*TEXT FOR ANALYSIS:*
━━━━━━
On Wednesday, we celebrated the rebound in the automotive industry, which was up 5% compared to June 2024. Now we must report that in the case of heavy vehicles, production in June fell by 36% compared to the same month last year. This adds to the poor data we already discussed regarding capital goods imports, leading us to expect that investment—which was declining at a rate of nearly 8% annually in April—will fall even more in May and June.
You’ll be able to find out today, as the report on industrial activity is being published—this includes construction, which is the missing indicator needed to have a clearer picture of investment. In April, the decline in that area was -5.5%. Let’s see what was published this morning.
What happens with investment is quickly reflected in employment. This has been the case for decades (although the relationship isn’t exact), and it seems to be happening again in recent months. With job growth already at zero, we can expect investment to contract by more than 10% annually in May and June. As always, we’ll see.
You also already know that the decline in public investment is historic, at least through May, and it’s hard to see how private investment could compensate, especially given that rising global and domestic uncertainty is already having an impact.
━━━━━━
*EXERCISE 1:*
Could you duplicate the commentary on investment word for word, starting with "You’ll be able" and going on through "published this morning."?
*EXERCISE 2:*
Answer these questions from the commentary on investment:
(a) By what percentage did heavy vehicle production fall in June compared with the same month last year?
(b) What was the decline in construction in April?
(c) At about what annual rate was investment declining in April?
*EXERCISE 3:*
How would you take the commentary on investment further, beginning after its final sentence?

Point tracking data
━━━━━━
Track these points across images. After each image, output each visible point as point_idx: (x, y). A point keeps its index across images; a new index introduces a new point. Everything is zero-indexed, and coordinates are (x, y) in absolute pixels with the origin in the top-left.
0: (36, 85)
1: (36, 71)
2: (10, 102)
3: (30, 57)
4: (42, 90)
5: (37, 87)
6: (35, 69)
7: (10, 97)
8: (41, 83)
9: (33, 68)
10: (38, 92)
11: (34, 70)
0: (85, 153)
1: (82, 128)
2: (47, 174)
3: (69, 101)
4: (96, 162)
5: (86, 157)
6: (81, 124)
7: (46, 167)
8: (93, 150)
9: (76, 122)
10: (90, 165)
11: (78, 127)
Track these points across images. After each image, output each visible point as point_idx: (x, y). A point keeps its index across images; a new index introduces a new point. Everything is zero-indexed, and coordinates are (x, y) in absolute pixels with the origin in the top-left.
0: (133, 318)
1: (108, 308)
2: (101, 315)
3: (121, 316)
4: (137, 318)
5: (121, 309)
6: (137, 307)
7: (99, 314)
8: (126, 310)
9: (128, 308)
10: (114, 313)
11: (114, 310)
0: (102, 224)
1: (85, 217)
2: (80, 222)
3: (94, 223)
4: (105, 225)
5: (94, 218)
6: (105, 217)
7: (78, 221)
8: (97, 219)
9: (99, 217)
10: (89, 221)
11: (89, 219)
━━━━━━
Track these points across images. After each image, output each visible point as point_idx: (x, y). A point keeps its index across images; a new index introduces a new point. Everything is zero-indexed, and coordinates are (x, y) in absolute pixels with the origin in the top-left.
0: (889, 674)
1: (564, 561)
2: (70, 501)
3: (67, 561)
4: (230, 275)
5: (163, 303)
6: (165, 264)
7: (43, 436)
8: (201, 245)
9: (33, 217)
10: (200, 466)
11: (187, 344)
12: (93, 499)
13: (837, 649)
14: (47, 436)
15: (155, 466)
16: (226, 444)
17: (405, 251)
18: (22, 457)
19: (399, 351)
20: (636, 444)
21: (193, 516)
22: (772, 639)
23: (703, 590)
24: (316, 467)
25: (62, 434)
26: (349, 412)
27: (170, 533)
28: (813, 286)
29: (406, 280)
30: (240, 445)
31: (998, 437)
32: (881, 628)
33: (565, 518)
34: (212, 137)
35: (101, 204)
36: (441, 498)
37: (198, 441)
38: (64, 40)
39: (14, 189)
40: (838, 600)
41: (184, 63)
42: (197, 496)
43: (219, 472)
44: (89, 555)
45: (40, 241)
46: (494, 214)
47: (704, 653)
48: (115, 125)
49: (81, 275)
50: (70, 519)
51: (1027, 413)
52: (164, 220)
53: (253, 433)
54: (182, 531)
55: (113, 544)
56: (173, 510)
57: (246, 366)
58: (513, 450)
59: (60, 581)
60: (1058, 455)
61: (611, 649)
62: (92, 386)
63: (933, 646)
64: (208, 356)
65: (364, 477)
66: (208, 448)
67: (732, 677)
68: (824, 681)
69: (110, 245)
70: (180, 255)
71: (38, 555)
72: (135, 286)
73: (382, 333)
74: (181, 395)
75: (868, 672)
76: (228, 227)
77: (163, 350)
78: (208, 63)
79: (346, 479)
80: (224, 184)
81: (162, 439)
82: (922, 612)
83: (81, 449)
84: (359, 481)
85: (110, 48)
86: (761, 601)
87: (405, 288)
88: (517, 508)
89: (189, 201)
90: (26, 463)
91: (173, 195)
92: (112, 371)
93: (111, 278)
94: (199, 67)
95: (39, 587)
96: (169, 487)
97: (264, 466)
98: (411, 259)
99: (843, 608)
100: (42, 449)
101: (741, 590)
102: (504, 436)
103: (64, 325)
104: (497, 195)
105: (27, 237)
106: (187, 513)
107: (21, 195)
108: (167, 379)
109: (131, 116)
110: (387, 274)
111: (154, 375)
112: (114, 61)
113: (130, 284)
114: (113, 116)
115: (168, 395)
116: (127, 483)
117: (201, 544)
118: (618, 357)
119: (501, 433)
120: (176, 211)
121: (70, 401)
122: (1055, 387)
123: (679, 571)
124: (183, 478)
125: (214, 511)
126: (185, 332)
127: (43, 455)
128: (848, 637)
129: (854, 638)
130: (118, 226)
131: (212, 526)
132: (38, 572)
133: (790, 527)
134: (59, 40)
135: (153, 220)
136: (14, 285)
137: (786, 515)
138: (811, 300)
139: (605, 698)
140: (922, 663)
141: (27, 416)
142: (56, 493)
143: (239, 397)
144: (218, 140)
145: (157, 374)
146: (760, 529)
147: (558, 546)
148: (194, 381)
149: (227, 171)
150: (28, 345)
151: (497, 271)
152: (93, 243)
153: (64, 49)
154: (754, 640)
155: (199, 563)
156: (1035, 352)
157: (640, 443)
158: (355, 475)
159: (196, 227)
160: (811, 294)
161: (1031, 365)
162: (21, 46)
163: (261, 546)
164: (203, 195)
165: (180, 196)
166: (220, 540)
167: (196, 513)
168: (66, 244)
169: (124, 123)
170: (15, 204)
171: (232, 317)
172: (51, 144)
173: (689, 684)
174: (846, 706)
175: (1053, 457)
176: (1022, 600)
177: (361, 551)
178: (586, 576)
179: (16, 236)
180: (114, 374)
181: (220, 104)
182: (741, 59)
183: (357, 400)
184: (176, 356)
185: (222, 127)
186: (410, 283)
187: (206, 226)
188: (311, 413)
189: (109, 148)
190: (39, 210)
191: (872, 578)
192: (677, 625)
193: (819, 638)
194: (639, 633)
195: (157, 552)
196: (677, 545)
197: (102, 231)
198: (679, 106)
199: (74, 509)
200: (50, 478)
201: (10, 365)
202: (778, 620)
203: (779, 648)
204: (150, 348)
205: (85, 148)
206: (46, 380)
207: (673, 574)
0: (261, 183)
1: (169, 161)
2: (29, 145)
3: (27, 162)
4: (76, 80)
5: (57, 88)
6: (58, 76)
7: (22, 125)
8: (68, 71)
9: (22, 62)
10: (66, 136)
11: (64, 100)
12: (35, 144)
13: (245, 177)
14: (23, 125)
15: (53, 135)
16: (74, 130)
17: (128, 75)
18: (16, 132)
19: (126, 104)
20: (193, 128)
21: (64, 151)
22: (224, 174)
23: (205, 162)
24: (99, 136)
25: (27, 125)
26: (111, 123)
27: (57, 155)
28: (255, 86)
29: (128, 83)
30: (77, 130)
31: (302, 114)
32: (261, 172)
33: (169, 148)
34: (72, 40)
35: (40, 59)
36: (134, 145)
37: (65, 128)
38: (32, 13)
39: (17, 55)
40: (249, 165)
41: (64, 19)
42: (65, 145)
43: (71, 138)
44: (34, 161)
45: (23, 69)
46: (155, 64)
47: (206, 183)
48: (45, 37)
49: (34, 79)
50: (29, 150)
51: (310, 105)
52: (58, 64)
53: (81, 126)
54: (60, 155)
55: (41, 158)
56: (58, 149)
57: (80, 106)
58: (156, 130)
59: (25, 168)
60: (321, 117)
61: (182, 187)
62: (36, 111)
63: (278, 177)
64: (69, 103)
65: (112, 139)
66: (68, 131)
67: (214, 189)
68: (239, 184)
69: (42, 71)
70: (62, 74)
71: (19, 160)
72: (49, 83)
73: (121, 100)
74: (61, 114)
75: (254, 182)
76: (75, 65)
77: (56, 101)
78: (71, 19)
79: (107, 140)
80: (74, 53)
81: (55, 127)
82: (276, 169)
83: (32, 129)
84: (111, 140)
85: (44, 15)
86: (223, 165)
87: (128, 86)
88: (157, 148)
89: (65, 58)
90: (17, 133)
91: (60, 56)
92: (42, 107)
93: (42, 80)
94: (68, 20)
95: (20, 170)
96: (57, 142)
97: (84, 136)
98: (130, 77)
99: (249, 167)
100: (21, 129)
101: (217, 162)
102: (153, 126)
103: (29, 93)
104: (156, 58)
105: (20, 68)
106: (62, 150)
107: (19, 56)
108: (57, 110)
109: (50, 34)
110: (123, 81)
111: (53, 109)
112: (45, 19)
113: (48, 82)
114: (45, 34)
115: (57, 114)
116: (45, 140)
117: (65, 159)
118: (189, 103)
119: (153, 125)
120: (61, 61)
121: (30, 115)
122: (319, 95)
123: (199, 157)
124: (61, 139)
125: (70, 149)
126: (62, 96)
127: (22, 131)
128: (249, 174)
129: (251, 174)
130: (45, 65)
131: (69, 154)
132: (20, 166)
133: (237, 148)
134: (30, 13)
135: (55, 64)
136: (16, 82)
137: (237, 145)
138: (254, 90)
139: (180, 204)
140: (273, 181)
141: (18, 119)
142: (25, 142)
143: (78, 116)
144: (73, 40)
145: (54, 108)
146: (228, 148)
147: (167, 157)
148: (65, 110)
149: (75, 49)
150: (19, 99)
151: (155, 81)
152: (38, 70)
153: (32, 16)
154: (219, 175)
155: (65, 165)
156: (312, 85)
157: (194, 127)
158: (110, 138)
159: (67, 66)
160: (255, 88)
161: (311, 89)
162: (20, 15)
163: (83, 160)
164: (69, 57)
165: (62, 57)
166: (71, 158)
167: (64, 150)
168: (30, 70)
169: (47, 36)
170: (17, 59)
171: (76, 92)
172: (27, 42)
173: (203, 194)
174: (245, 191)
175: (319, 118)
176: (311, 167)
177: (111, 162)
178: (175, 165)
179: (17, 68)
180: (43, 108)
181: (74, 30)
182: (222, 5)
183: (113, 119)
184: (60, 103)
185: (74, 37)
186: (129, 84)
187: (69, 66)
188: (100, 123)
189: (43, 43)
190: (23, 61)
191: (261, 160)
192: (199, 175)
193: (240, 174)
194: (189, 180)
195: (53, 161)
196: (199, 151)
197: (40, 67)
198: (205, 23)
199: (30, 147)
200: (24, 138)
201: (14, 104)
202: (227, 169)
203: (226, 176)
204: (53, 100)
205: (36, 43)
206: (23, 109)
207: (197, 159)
━━━━━━
*ANSWER SECTION 1:*
You’ll be able to find out today, as the report on industrial activity is being published—this includes construction, which is the missing indicator needed to have a clearer picture of investment. In April, the decline in that area was -5.5%. Let’s see what was published this morning.

*ANSWER SECTION 2:*
(a) 36%
(b) -5.5%
(c) Nearly 8%

*ANSWER SECTION 3:*
Perhaps it’s worth incorporating an element we haven’t used before—not because it’s directly related to domestic investment or consumption, but because it contributes to growing global uncertainty: public debt. I’m not referring to Mexico’s debt, but to global debt, so to speak. After severe indebtedness around the two World Wars, the world’s most economically important countries put their finances in order, and by 1955, their debt averaged around 36% of GDP. Thanks to the international financial system of the time, ten years later it had dropped to 24%, and it managed to stay around that level despite the collapse of that system. By 1975, it remained steady.
However, the end of that system, the spike in oil prices, and above all the liberalization of international capital flows (which are the foundation of the global trade we now enjoy) caused debt to rise to 42% of GDP by 1985, nearly 56% a decade later, and by 2005 it reached 67%—a forty-point increase over thirty years.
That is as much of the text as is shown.